START Supplied records

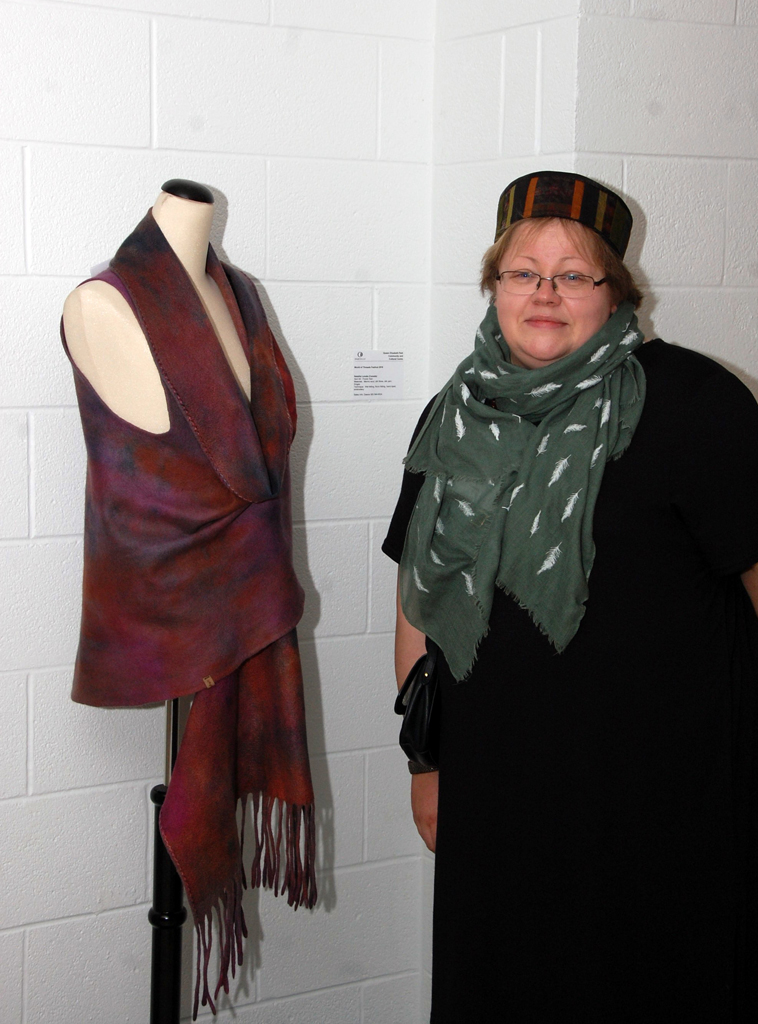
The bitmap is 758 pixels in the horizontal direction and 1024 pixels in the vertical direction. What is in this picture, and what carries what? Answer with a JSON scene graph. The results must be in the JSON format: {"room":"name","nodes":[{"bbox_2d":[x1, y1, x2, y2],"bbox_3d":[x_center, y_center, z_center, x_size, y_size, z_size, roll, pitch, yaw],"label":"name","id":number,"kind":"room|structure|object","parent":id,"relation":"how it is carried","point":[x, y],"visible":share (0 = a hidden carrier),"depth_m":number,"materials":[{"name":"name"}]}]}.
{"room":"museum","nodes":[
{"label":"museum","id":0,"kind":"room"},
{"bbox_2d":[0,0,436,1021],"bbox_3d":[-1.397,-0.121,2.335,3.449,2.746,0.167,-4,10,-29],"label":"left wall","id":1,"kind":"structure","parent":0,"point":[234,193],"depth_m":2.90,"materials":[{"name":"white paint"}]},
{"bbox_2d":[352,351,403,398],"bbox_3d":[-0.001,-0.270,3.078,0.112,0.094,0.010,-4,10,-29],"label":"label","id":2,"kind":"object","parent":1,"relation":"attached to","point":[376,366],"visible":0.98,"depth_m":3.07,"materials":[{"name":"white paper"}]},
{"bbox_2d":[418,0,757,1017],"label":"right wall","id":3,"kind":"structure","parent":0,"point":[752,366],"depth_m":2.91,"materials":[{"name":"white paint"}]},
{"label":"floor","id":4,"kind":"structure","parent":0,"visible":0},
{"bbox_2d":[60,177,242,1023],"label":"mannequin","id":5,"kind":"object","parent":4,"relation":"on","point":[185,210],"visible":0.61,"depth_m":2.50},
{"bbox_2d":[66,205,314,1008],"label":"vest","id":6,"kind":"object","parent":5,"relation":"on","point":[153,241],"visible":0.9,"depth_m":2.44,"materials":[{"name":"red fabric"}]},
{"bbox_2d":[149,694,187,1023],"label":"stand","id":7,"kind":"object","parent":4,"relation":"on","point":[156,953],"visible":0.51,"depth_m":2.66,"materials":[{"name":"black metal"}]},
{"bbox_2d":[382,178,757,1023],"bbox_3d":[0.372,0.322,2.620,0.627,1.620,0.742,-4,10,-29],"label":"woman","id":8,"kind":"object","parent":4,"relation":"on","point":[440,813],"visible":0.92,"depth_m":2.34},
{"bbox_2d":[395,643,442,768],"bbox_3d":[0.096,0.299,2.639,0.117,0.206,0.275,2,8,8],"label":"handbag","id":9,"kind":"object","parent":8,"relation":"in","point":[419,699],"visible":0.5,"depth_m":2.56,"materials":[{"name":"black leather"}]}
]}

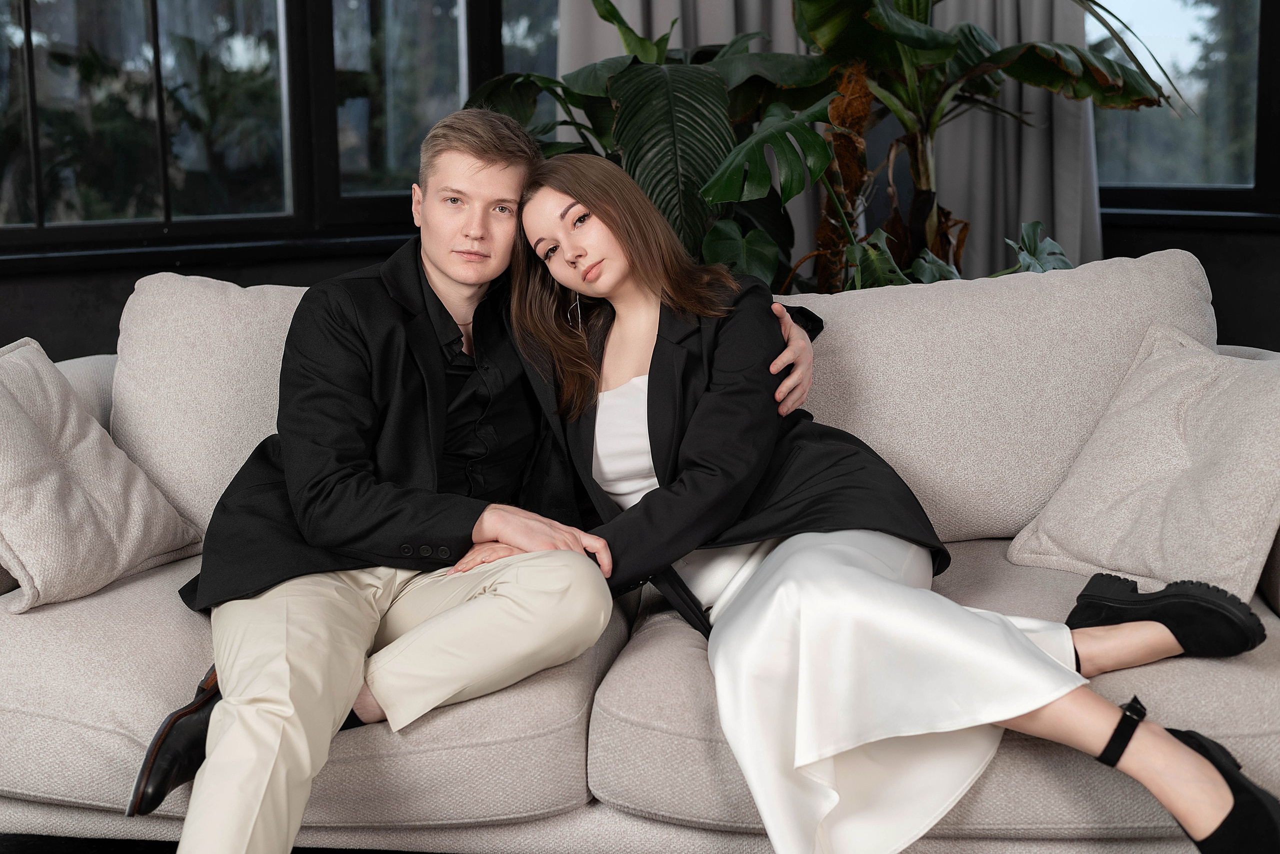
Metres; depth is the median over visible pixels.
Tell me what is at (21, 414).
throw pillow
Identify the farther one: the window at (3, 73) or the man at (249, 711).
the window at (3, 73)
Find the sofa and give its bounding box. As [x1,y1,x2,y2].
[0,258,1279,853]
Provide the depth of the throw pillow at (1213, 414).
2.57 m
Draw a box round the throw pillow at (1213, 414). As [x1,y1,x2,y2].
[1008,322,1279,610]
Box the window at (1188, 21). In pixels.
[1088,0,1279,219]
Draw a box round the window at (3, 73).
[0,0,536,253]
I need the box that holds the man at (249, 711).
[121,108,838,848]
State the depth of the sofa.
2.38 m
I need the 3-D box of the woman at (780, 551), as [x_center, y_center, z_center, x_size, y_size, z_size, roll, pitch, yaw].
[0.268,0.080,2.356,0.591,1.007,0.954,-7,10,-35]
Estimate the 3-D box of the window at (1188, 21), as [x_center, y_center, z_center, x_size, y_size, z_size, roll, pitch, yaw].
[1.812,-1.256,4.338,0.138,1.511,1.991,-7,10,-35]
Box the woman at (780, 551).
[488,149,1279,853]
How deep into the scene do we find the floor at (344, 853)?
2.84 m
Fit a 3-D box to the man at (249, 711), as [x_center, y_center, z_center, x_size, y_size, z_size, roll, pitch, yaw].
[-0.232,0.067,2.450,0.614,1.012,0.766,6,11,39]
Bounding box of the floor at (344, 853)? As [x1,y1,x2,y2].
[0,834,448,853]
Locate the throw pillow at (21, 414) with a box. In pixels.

END Supplied records

_What to work on_:
Leaving out all pictures, transcribe the listing exactly.

_Exercise response_:
The bitmap is 758 pixels in the horizontal direction and 1024 pixels in the vertical direction. What is in this picture, and what carries what? Answer with a JSON scene graph. The results must be in the JSON format: {"room":"name","nodes":[{"bbox_2d":[x1, y1, x2, y2],"bbox_3d":[x_center, y_center, z_center, x_size, y_size, z_size, roll, pitch, yaw],"label":"name","id":number,"kind":"room|structure|object","parent":id,"relation":"how it is carried","point":[x, y],"visible":share (0 = a hidden carrier),"depth_m":number,"materials":[{"name":"name"}]}]}.
{"room":"museum","nodes":[
{"label":"museum","id":0,"kind":"room"},
{"bbox_2d":[0,0,436,1021],"bbox_3d":[-1.397,-0.121,2.335,3.449,2.746,0.167,-4,10,-29],"label":"left wall","id":1,"kind":"structure","parent":0,"point":[234,193],"depth_m":2.90,"materials":[{"name":"white paint"}]},
{"bbox_2d":[352,351,403,398],"bbox_3d":[-0.001,-0.270,3.078,0.112,0.094,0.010,-4,10,-29],"label":"label","id":2,"kind":"object","parent":1,"relation":"attached to","point":[376,366],"visible":0.98,"depth_m":3.07,"materials":[{"name":"white paper"}]},
{"bbox_2d":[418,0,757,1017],"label":"right wall","id":3,"kind":"structure","parent":0,"point":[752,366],"depth_m":2.91,"materials":[{"name":"white paint"}]},
{"label":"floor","id":4,"kind":"structure","parent":0,"visible":0},
{"bbox_2d":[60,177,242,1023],"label":"mannequin","id":5,"kind":"object","parent":4,"relation":"on","point":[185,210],"visible":0.61,"depth_m":2.50},
{"bbox_2d":[66,205,314,1008],"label":"vest","id":6,"kind":"object","parent":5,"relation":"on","point":[153,241],"visible":0.9,"depth_m":2.44,"materials":[{"name":"red fabric"}]},
{"bbox_2d":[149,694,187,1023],"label":"stand","id":7,"kind":"object","parent":4,"relation":"on","point":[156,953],"visible":0.51,"depth_m":2.66,"materials":[{"name":"black metal"}]},
{"bbox_2d":[382,178,757,1023],"bbox_3d":[0.372,0.322,2.620,0.627,1.620,0.742,-4,10,-29],"label":"woman","id":8,"kind":"object","parent":4,"relation":"on","point":[440,813],"visible":0.92,"depth_m":2.34},
{"bbox_2d":[395,643,442,768],"bbox_3d":[0.096,0.299,2.639,0.117,0.206,0.275,2,8,8],"label":"handbag","id":9,"kind":"object","parent":8,"relation":"in","point":[419,699],"visible":0.5,"depth_m":2.56,"materials":[{"name":"black leather"}]}
]}

Metres; depth is the median over visible pixels.
Tell me what is at (21, 414).
throw pillow
Identify the farther one: the window at (3, 73) or the man at (249, 711).
the window at (3, 73)
Find the sofa and give its bounding box. As [x1,y1,x2,y2].
[0,258,1279,853]
Provide the depth of the throw pillow at (1213, 414).
2.57 m
Draw a box round the throw pillow at (1213, 414). As [x1,y1,x2,y2].
[1008,322,1279,610]
Box the window at (1188, 21). In pixels.
[1088,0,1279,219]
Draw a box round the window at (3, 73).
[0,0,536,253]
I need the box that holds the man at (249, 711).
[121,108,838,848]
State the depth of the sofa.
2.38 m
I need the 3-D box of the woman at (780, 551), as [x_center, y_center, z_center, x_size, y_size, z_size, roll, pitch, yaw].
[0.268,0.080,2.356,0.591,1.007,0.954,-7,10,-35]
Estimate the 3-D box of the window at (1188, 21), as [x_center, y_center, z_center, x_size, y_size, z_size, roll, pitch, yaw].
[1.812,-1.256,4.338,0.138,1.511,1.991,-7,10,-35]
Box the woman at (780, 551).
[488,149,1279,853]
How deep into the scene do we find the floor at (344, 853)?
2.84 m
Fit a 3-D box to the man at (249, 711), as [x_center, y_center, z_center, x_size, y_size, z_size, roll, pitch, yaw].
[-0.232,0.067,2.450,0.614,1.012,0.766,6,11,39]
Bounding box of the floor at (344, 853)? As [x1,y1,x2,y2].
[0,834,448,853]
Locate the throw pillow at (21, 414) with a box. In pixels.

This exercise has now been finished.